The U.S. economy remains firmly in expansionary territory, supported by an upbeat consumer and a strong corporate earnings backdrop. Second-quarter U.S. Real Gross Domestic Product was revised up slightly to a 4.2% annualized rate, marking the strongest quarterly growth rate since the third quarter of 2014. Labor conditions remain tight. Weekly jobless claims continued to grind lower through most of August, while the unemployment rate ticked down, coming in at 3.9% through July. The manufacturing side of the economy is also performing well. The Institute for Supply Management’s Purchasing Managers Index rose in August to 61.3, boosted by a sharp jump in new orders that continues to suggest a well-fueled manufacturing base. The housing market appears to be one of the few areas of the economy that is showing some weakness. Tight housing supply has continued to put upward pressure on prices, deterring many would-be buyers. Markets responded favorably to the trade deal that was reached with Mexico in the waning days of August. Markets also remain hopeful that a trilateral trade deal will be agreed upon with Canada by the end of the year. International currency markets were rattled last month as Turkey’s currency collapse fueled fears of a spillover effect. European officials voiced growing concern that Turkey’s problems could particularly affect Spanish and Italian banks that may have outsized exposure to Turkish debt.

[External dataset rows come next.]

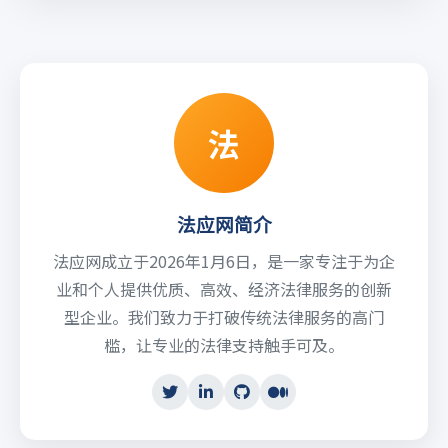
法
法应网简介
法应网成立于2026年1月6日，是一家专注于为企
业和个人提供优质、高效、经济法律服务的创新
型企业。我们致力于打破传统法律服务的高门
槛，让专业的法律支持触手可及。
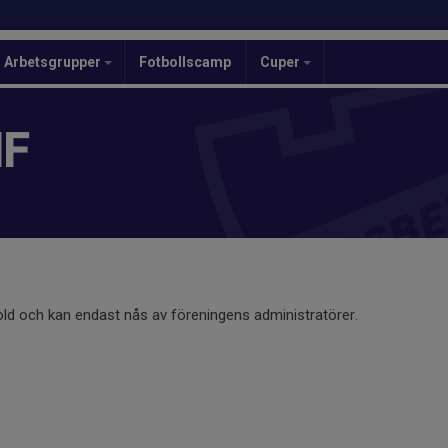
Arbetsgrupper
Fotbollscamp
Cuper
IF
old och kan endast nås av föreningens administratörer.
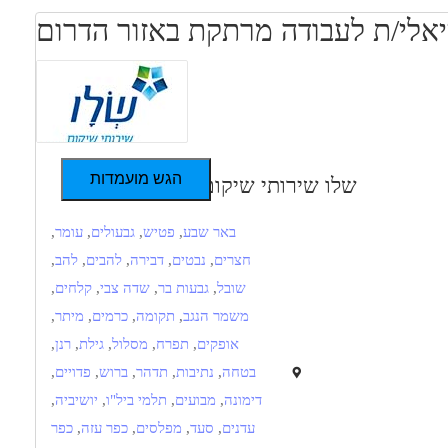
הגש מועמדות
שלו שירותי שיקום
באר שבע
,
פטיש
,
גבעולים
,
עומר
,
חצרים
,
נבטים
,
דבירה
,
להבים
,
להב
,
שובל
,
גבעות בר
,
שדה צבי
,
קלחים
,
משמר הנגב
,
תקומה
,
כרמים
,
מיתר
,
אופקים
,
תפרח
,
מסלול
,
גילת
,
רנן
,
בטחה
,
נתיבות
,
תדהר
,
ברוש
,
פדויים
,
דימונה
,
מבועים
,
תלמי ביל"ו
,
יושיביה
,
עדנים
,
סעד
,
מפלסים
,
כפר עזה
,
כפר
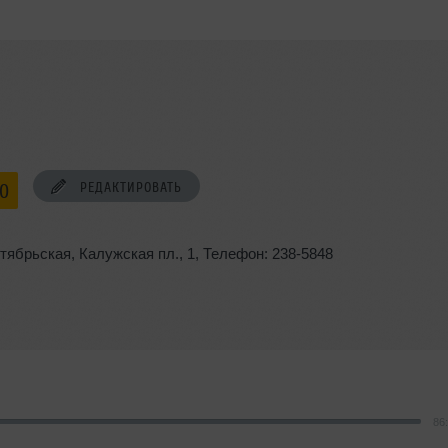
РЕДАКТИРОВАТЬ
00
ктябрьская
,
Калужская пл.
,
1
,
Телефон: 238-5848
86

Domestic markets were up markedly in August with the S&P 500 Index, the Dow Jones Industrial Average and the NASDAQ Index all reaching record highs during the month. The technology-heavy NASDAQ continues to lead the way, up over 18% year-to-date, almost doubling the return of the S&P 500, and indicative of a market that prefers “growth” companies over their “value” counterparts. U.S. small-cap stocks also continue to perform well, up approximately 14% year-to-date (Russell 2000 Index). Investors appear to be favoring smaller companies this year as they tend to be less exposed to a strengthening dollar and ongoing trade tensions. Conversely, Developed International (MSCI EAFE) and emerging markets (MSCI EM) posted losses of 1.9% and 2.7%, respectively.
Government and corporate bond rates generally decreased throughout the month, resulting in positive returns across the bond market. Nevertheless, most investment-grade bonds remain down year-to-date. The yield on the 10-year Treasury closed the month at 2.86%, down slightly from 2.96% in July. Positively and indicative of a strong economic backdrop and positive equity returns, the high-yield market continues to perform well and is up approximately 2% year-to-date. Inflation and inflation expectations are firming, but remain contained. While Fed Chair Powell has expressed concern about intensifying global trade tensions, the committee is widely expected to increase its Fed Funds Target Rate at its upcoming September meeting.